▶ [What you will do]: In the Mercury Kaserne text, what did Anne Livesley win?

==== Selected text ====

Couple more photos for this archive – 2 Squadron from August 81 and the Karting combo of Andy and Anne Livesley and Bob Hodges. Anne won best novice that year in the BAOR championships.
Tagged in: intelligence corps
Once upon a time near a small dorf in Germany and almost surrounded by the dark and mysterious Guhor Woods was a secret place called Mercury Kaserne.
It was so secret that not even the people who lived there knew what went on behind the wire fence beyond The Boiler House and LAD; including most of those who inhabited it.
That was excepting for a small band of exceptional Wizards named Discs who, using the amazing powers of the E Book and the B Stick of Knowledge, worked their magic over the inhabitants of the realms of Setroom and Pit.
These Wizards were sorely put upon by The Powers That Were who considered them to be A Blot on an otherwise Pristine Landscape. The evil forces of Geoff the Fletch, Black Mac and their Mercurial Allies swore that these wizards would not prevail. but, under the leadership of the Arch Wizard MacKinnon, and aided by the Gnomes of M, whose nimble fingers translated the results of the Wizards spells into the reams of paper tape required to disseminate them to the Gods of Cheltenham, they ensured that The Alternative Existence flourished in this dark land.

==== Supplied material ====

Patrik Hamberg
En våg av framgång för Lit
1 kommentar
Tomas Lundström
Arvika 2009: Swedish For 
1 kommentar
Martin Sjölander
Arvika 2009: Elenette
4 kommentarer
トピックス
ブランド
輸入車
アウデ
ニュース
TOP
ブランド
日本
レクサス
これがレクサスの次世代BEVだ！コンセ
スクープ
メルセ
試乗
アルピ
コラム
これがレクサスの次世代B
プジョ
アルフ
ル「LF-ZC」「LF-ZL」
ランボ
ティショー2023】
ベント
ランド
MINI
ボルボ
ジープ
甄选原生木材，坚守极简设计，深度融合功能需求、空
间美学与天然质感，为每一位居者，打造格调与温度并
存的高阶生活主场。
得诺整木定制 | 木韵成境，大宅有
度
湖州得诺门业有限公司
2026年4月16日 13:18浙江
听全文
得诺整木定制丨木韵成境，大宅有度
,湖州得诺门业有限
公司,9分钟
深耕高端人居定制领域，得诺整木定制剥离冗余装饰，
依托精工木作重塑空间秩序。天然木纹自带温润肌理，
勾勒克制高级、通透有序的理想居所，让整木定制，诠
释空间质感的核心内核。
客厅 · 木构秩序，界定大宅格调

====
==== Supplied material ====

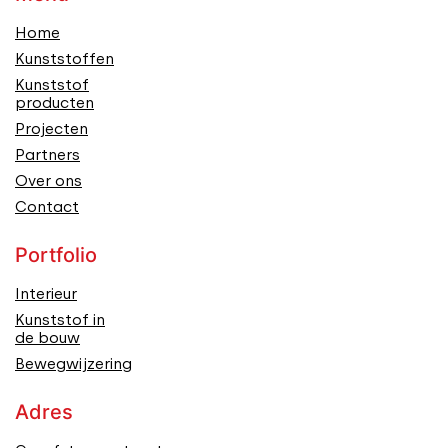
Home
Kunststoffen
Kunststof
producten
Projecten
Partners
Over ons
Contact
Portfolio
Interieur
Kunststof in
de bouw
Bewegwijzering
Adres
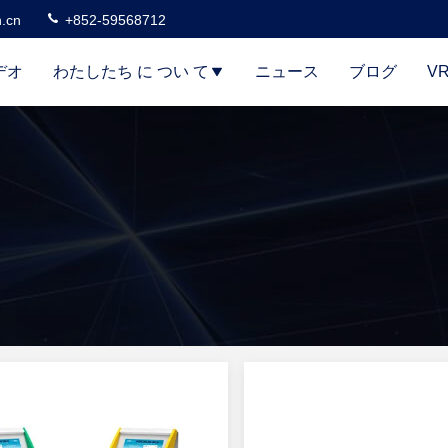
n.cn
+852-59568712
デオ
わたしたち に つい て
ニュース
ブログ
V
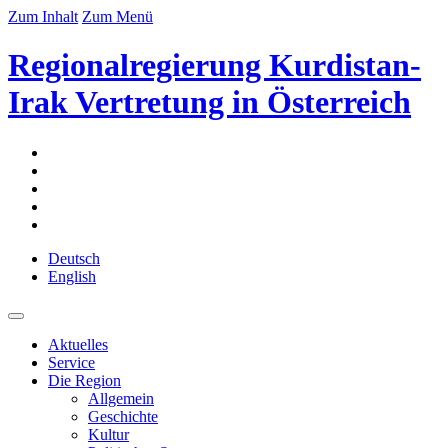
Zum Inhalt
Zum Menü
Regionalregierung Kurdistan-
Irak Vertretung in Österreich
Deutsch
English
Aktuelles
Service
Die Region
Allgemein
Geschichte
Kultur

====
==== Supplied material ====

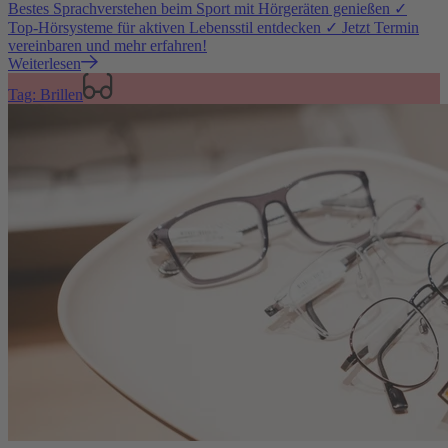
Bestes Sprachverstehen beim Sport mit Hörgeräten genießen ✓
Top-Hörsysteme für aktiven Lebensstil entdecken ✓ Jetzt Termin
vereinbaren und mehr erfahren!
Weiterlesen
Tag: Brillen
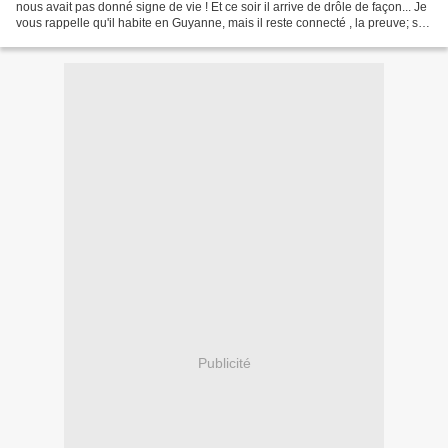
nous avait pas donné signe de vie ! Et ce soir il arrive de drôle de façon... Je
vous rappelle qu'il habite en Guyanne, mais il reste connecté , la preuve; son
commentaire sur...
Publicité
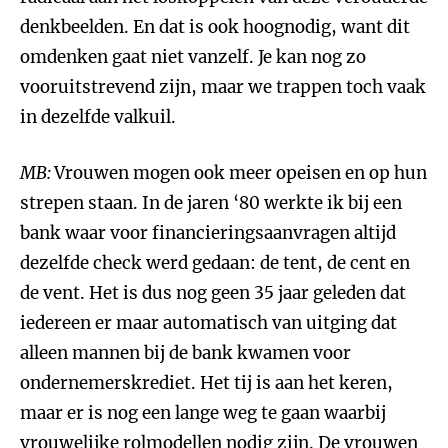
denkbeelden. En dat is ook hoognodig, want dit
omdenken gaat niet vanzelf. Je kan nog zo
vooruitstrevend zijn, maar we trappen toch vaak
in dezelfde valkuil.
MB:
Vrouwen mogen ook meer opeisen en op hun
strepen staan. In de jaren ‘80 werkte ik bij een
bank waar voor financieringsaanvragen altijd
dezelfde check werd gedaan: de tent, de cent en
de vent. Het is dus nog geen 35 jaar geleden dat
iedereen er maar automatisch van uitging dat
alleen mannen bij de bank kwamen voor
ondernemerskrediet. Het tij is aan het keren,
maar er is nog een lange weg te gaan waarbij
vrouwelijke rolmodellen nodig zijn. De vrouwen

====

▶ [Task output]: Best novice in the BAOR championships that year.